The upcoming fiscal summit is a good example. The basic shape of the deal is that, in order to bring revenues into line with spending, Democrats will accept some spending cuts and Republicans will accept some tax hikes. By reducing spending, this will decrease the size of government. I can see why liberals would object — they’re being asked to sacrifice the liberal goal of a more expansive government in order to achieve the non-ideological goal of preventing a fiscal meltdown. Conservatives ought to be ecstatic — they could achieve both an ideological goal (reducing the size of government by reducing spending) and a non-ideological goal (preventing the fiscal meltdown.) Tax hikes are not really a concession, since deficit spending that would occur without such a deal merely represents deferred taxation.
The conservative reaction has been to refuse to engage the premise altogether.
My only disagreement would be that it is not a liberal goal to create a more expansive government. Liberals do not want government for government’s sake. They are not in favor of adopting a state religion; they don’t want government intervening in people’s sex lives; they don’t want government enforcing christianist values; rather, liberals tend to see government as a necessary tool to address certain problems. Chait otherwise acknowledges this. But it ruins the nice construction he has created — because liberals actually could achieve one of their main goals through this deficit commission: They make government more sustainable, responsible, and effective.
The right wing has adopted a view that the government is the opposite of all these things — that it is not and cannot be sustainable, responsible, or effective; therefore to justify and prove their belief is true, they now oppose any attempts to make government sustainable, responsible, or effective. They are not Cassandras shouting about a coming catastrophe they claim to be; rather Republicans are rooting for a fiscal catastrophe and trying to do whatever they can to ensure this catastrophe occurs, in the hope that it will wipe out the programs they hate but lack the popular support or cojones to actually cut themselves.
[Image by NASA.]
One reply on “Rooting for a Fiscal Catastrophe (cont.)”
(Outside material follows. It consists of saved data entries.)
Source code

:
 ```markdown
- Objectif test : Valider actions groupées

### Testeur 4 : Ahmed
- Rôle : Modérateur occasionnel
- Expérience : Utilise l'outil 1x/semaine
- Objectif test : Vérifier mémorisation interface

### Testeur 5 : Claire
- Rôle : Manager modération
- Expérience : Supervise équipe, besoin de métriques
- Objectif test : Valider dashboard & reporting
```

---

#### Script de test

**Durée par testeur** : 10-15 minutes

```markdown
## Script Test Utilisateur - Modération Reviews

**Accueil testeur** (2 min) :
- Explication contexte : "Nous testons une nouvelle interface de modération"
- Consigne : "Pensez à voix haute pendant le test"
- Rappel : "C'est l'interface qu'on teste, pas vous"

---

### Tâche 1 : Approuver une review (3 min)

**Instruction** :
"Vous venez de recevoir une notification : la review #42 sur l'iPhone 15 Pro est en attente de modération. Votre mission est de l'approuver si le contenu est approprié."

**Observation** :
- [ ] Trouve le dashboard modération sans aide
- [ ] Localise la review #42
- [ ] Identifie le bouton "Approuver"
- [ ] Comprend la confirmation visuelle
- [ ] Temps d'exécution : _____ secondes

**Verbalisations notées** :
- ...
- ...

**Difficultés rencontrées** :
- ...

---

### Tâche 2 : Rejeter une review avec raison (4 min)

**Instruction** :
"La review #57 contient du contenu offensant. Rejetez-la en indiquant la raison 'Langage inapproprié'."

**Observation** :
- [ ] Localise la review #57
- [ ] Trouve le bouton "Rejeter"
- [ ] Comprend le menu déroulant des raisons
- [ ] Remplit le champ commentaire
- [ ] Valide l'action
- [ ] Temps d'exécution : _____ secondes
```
It’s amazing how even conservatives who are obsessed with politics, who have strong opinions about everything, who treat every decision made in government as life or death, can go on believing that they are in favor of cutting government spending with such a vague notion of what they would actually cut. The conservative/libertarian I spend the most time arguing with even assured me that he would list what ideas he had for eliminating the deficit- breaking down the numbers precisely, only to later come up with a half-hearted list of proposals that would almost certainly leave us with a much larger deficit: (“Cut unemployment insurance”, “fine any doctor caught illegally over-billing Medicare or Medicaid”, “Review waste in the pentagon budget”, “Review the federal highway program”, “War surtax (under the stipulation that it must be a non-progressive tax”, “FairTax”, “Direct excess TARP funds to paying off deficit”, “Permanently lock-in Bush tax cuts (to improve the economy)”, “End the War on Drugs”, “Evaluate Medicare costs by changing how it is paid for and making people pay more money upfront”). I mean, it’s just insane. It’s just denial of reality.